I fled. I slammed the door and rabbited away back to the living room, to the fire, to the other living people. Mom was swooning in her recliner, muttering her own prayers. Rebecca was in the kitchen, having fixed herself a snack. Across from her a large window showed the black night sky, the darkened field of snow, and a huge wolf looking around. It spotted the house and loped heedless toward us. It was five feet high at the shoulder, with a bristling mane of steel-grey fur running from behind its ears all the way down its spine. Its head glowed with the light from the kitchen, its wide golden eyes surveyed the room. I knew that the window was not nearly strong enough to hold it out, if it really wanted to get in.

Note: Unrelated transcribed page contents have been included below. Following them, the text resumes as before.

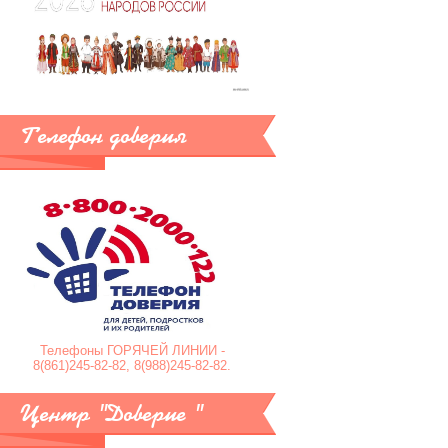
Телефон доверия
Телефоны ГОРЯЧЕЙ ЛИНИИ -
8(861)245-82-82, 8(988)245-82-82.
Центр "Доверие "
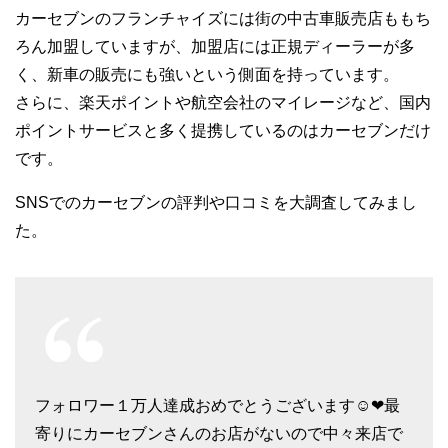
カーセブンのフランチャイズには街の中古車販売店ももち
ろん加盟していますが、加盟店には正規ディーラーが多
く、新車の販売にも強いという側面を持っています。
さらに、楽天ポイントや航空会社のマイレージなど、国内
ポイントサービスと多く提携しているのはカーセブンだけ
です。
SNSでのカーセブンの評判や口コミを大調査してみまし
た。
フォロワー１万人達成おめでとうございます☺❤最
寄りにカーセブンさんのお店がないので中々来店で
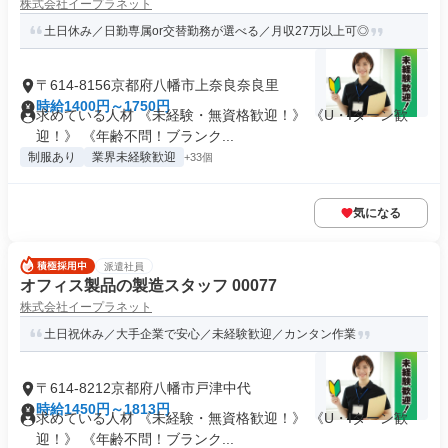
株式会社イープラネット
土日休み／日勤専属or交替勤務が選べる／月収27万以上可◎
〒614-8156京都府八幡市上奈良奈良里
時給1400円～1750円
求めている人材 《未経験・無資格歓迎！》 《U・Iターン歓
迎！》 《年齢不問！ブランク...
制服あり
業界未経験歓迎
+33個
気になる
派遣社員
オフィス製品の製造スタッフ 00077
株式会社イープラネット
土日祝休み／大手企業で安心／未経験歓迎／カンタン作業
〒614-8212京都府八幡市戸津中代
時給1450円～1813円
求めている人材 《未経験・無資格歓迎！》 《U・Iターン歓
迎！》 《年齢不問！ブランク...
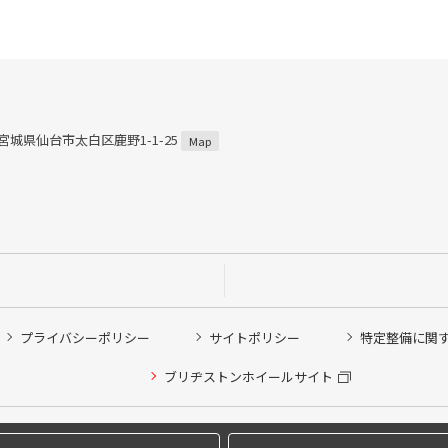
3 宮城県仙台市太白区鹿野1-1-25
Map
プライバシーポリシー
サイトポリシー
特定整備に関
他ピット作業の予約
ブリヂストンホイールサイト
希望のクローク契約会員の方はこちらを選択ください
の方はご利用いただけません
Copyright © 2024 Bridgestone Retail Co.,Ltd. All rights Reserved.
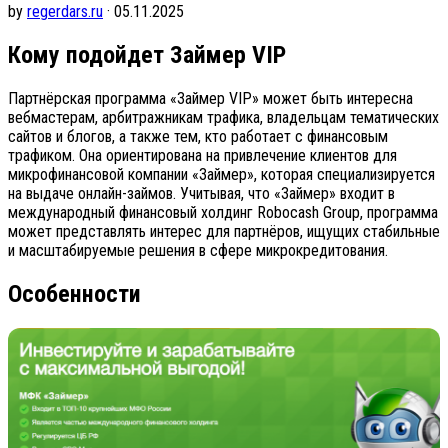
by
regerdars.ru
· 05.11.2025
Кому подойдет Займер VIP
Партнёрская программа «Займер VIP» может быть интересна
вебмастерам, арбитражникам трафика, владельцам тематических
сайтов и блогов, а также тем, кто работает с финансовым
трафиком. Она ориентирована на привлечение клиентов для
микрофинансовой компании «Займер», которая специализируется
на выдаче онлайн-займов. Учитывая, что «Займер» входит в
международный финансовый холдинг Robocash Group, программа
может представлять интерес для партнёров, ищущих стабильные
и масштабируемые решения в сфере микрокредитования.
Особенности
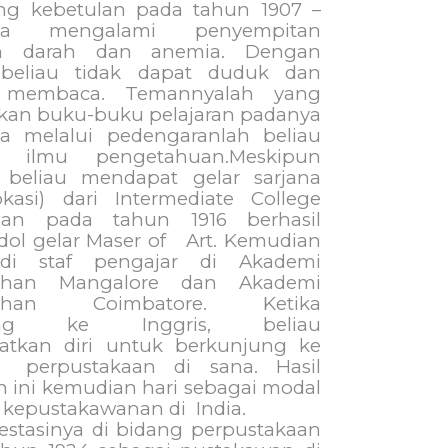
ng kebetulan pada tahun 1907 –
ia mengalami penyempitan
h darah dan anemia. Dengan
beliau tidak dapat duduk dan
a membaca. Temannyalah yang
an buku-buku pelajaran padanya
a melalui pedengaranlah beliau
p ilmu pengetahuan.Meskipun
 beliau mendapat gelar sarjana
asi) dari Intermediate College
an pada tahun 1916 berhasil
l gelar Maser of
Art. Kemudian
di staf pengajar di Akademi
tahan Mangalore dan Akademi
tahan Coimbatore. Ketika
jung ke Inggris, beliau
tkan diri untuk berkunjung ke
perpustakaan di sana. Hasil
 ini kemudian hari sebagai modal
 kepustakawanan di
India.
estasinya di bidang perpustakaan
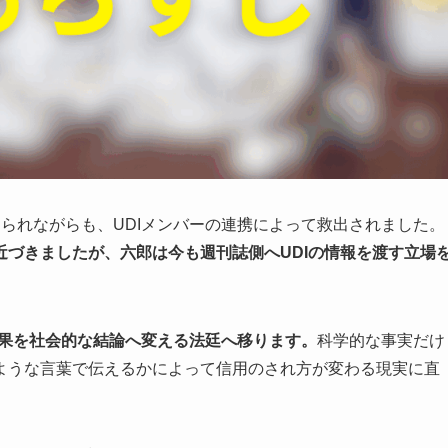
られながらも、UDIメンバーの連携によって救出されました。
づきましたが、六郎は今も週刊誌側へUDIの情報を渡す立場
結果を社会的な結論へ変える法廷へ移ります。
科学的な事実だけ
ような言葉で伝えるかによって信用のされ方が変わる現実に直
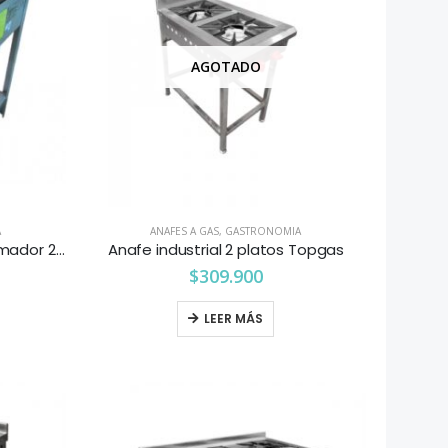
AGOTADO
A
ANAFES A GAS
,
GASTRONOMIA
Anafe industrial 2 platos quemador 21 cms.
Anafe industrial 2 platos Topgas
$
309.900
LEER MÁS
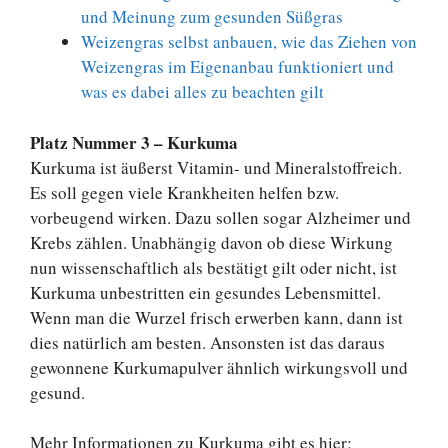
und Meinung zum gesunden Süßgras
Weizengras selbst anbauen, wie das Ziehen von
Weizengras im Eigenanbau funktioniert und
was es dabei alles zu beachten gilt
Platz Nummer 3 – Kurkuma
Kurkuma ist äußerst Vitamin- und Mineralstoffreich.
Es soll gegen viele Krankheiten helfen bzw.
vorbeugend wirken. Dazu sollen sogar Alzheimer und
Krebs zählen. Unabhängig davon ob diese Wirkung
nun wissenschaftlich als bestätigt gilt oder nicht, ist
Kurkuma unbestritten ein gesundes Lebensmittel.
Wenn man die Wurzel frisch erwerben kann, dann ist
dies natürlich am besten. Ansonsten ist das daraus
gewonnene Kurkumapulver ähnlich wirkungsvoll und
gesund.
Mehr Informationen zu Kurkuma gibt es hier:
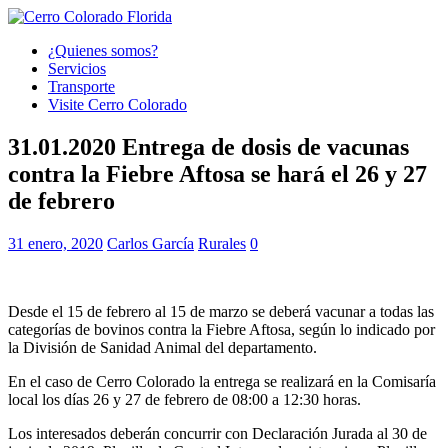
¿Quienes somos?
Servicios
Transporte
Visite Cerro Colorado
31.01.2020 Entrega de dosis de vacunas
contra la Fiebre Aftosa se hará el 26 y 27
de febrero
31 enero, 2020
Carlos García
Rurales
0
Desde el 15 de febrero al 15 de marzo se deberá vacunar a todas las
categorías de bovinos contra la Fiebre Aftosa, según lo indicado por
la División de Sanidad Animal del departamento.
En el caso de Cerro Colorado la entrega se realizará en la Comisaría
local los días 26 y 27 de febrero de 08:00 a 12:30 horas.
Los interesados deberán concurrir con Declaración Jurada al 30 de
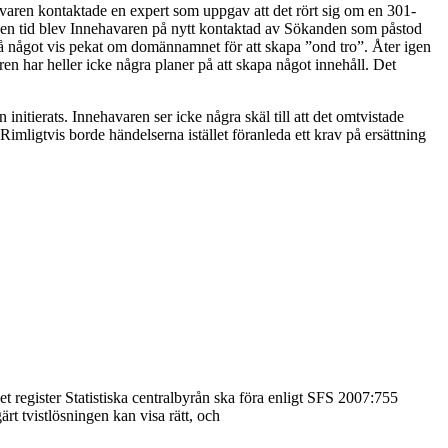
ren kontaktade en expert som uppgav att det rört sig om en 301-
en tid blev Innehavaren på nytt kontaktad av Sökanden som påstod
 något vis pekat om domännamnet för att skapa ”ond tro”. Åter igen
har heller icke några planer på att skapa något innehåll. Det
 initierats. Innehavaren ser icke några skäl till att det omtvistade
imligtvis borde händelserna istället föranleda ett krav på ersättning
t register Statistiska centralbyrån ska föra enligt SFS 2007:755
rt tvistlösningen kan visa rätt, och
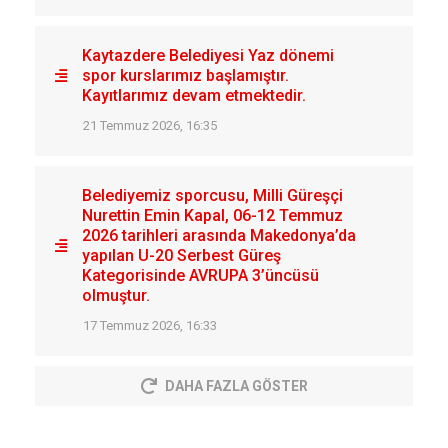
Kaytazdere Belediyesi Yaz dönemi
spor kurslarımız başlamıştır.
Kayıtlarımız devam etmektedir.
21 Temmuz 2026, 16:35
Belediyemiz sporcusu, Milli Güreşçi
Nurettin Emin Kapal, 06-12 Temmuz
2026 tarihleri arasında Makedonya’da
yapılan U-20 Serbest Güreş
Kategorisinde AVRUPA 3’üncüsü
olmuştur.
17 Temmuz 2026, 16:33
DAHA FAZLA GÖSTER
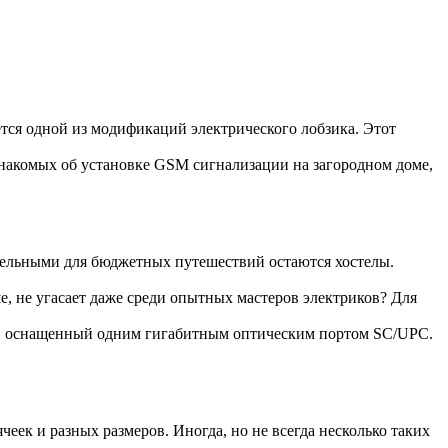
ется одной из модификаций электрического лобзика. Этот
накомых об установке GSM сигнализации на загородном доме,
тельными для бюджетных путешествий остаются хостелы.
е, не угасает даже среди опытных мастеров электриков? Для
, оснащенный одним гигабитным оптическим портом SC/UPC.
еек и разных размеров. Иногда, но не всегда несколько таких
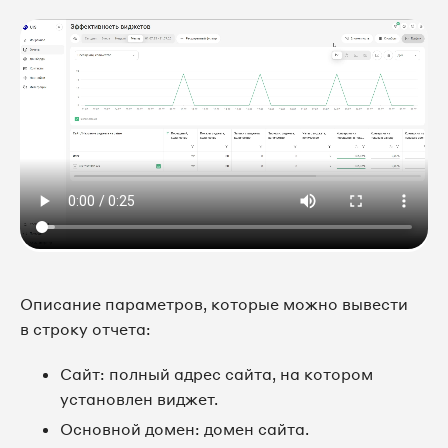
Описание параметров, которые можно вывести
в строку отчета:
Сайт: полный адрес сайта, на котором
установлен виджет.
Основной домен: домен сайта.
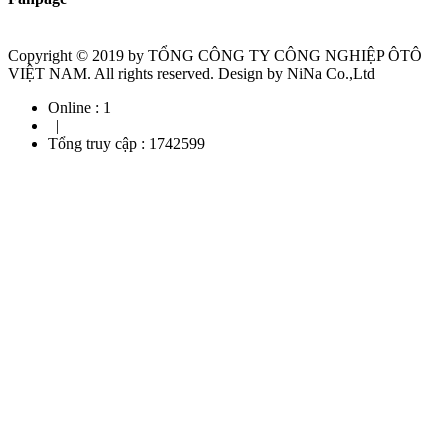
Copyright © 2019 by TỔNG CÔNG TY CÔNG NGHIỆP ÔTÔ
VIỆT NAM. All rights reserved. Design by NiNa Co.,Ltd
Online :
1
|
Tổng truy cập :
1742599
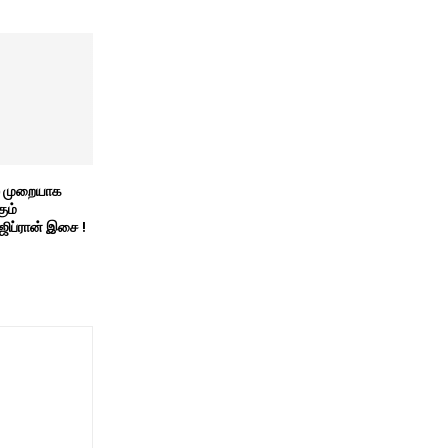
ல் முறையாக
ும்
ிப்ரான் இசை !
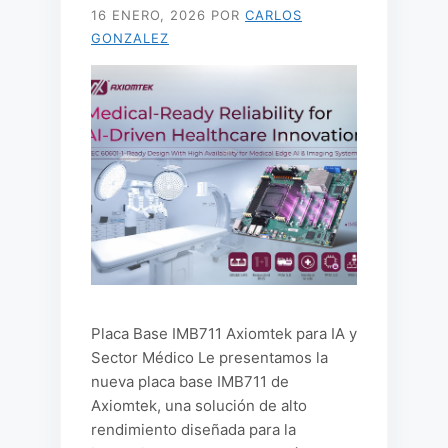
16 ENERO, 2026
POR
CARLOS
GONZALEZ
Placa Base IMB711 Axiomtek para IA y
Sector Médico Le presentamos la
nueva placa base IMB711 de
Axiomtek, una solución de alto
rendimiento diseñada para la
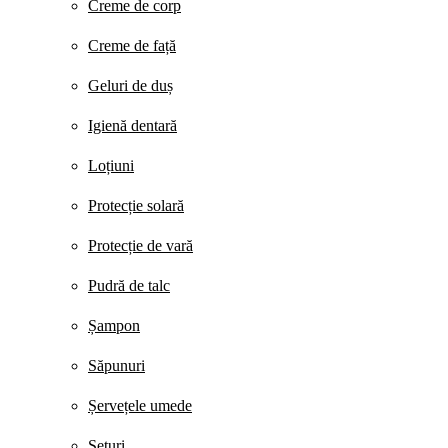
Creme de corp
Creme de față
Geluri de duș
Igienă dentară
Loțiuni
Protecție solară
Protecție de vară
Pudră de talc
Șampon
Săpunuri
Șervețele umede
Seturi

I turned to warn my wife, however unlikely it was she'd listen, and then there was a large Irish wolfhound standing beside her. As she scraped food off a plate into the trash, it craned its head into the trash bin and wolfed down any food it could find. When it sensed me behind it, it turned to look at me with its head lowered out of shame or fear. Its eyes were glowing a bright wintery blue. I turned back to the window, and the wolf was pressed up against the glass, its breath escalating into an hysterical rasp, and its own eyes changed from yellow to blue as I watched. Two more wolves trotted by in the distance, turning as one to look at the large dire wolf pressing itself against the brittle pane of glass, beginning to crack.

I lost my concentration on the banish and sensed that all the ghosts had been released back into their rooms, vengeful as bees stirred up in a hive. We'd have no place to hide once the wolves broke in, and I didn't know whether the wolves or the angry ghosts would be worse. I yelled at my wife for not believing in me and for inviting such danger into our home. She seemed a little repentant about the wolves but claimed she had no way to predict this would have happened.

At this point I woke up abruptly. I tried to cuddle my wife but she was overheating in the bed and protested sleepily. I threw back the covers and climbed out of bed. When she asked what was wrong I muttered that I'd had a nightmare. She asked me to come back to bed, but I left the room.
I sat at my laptop in the sunroom (it was 4:30 in the morning, very dark out), running through a routine of checking e-mail and updating Facebook games, trying to fall back into my familiar life and distance myself from the dream. I was too badly shaken, however, and ended up turning on all the lights in the living room and curling up on the futon with a large blanket, reading a book on the history of Japanese cuisine until my wife woke up at 6:00 AM. It wasn't until three hours after sunrise that the fear finally dissolved from me.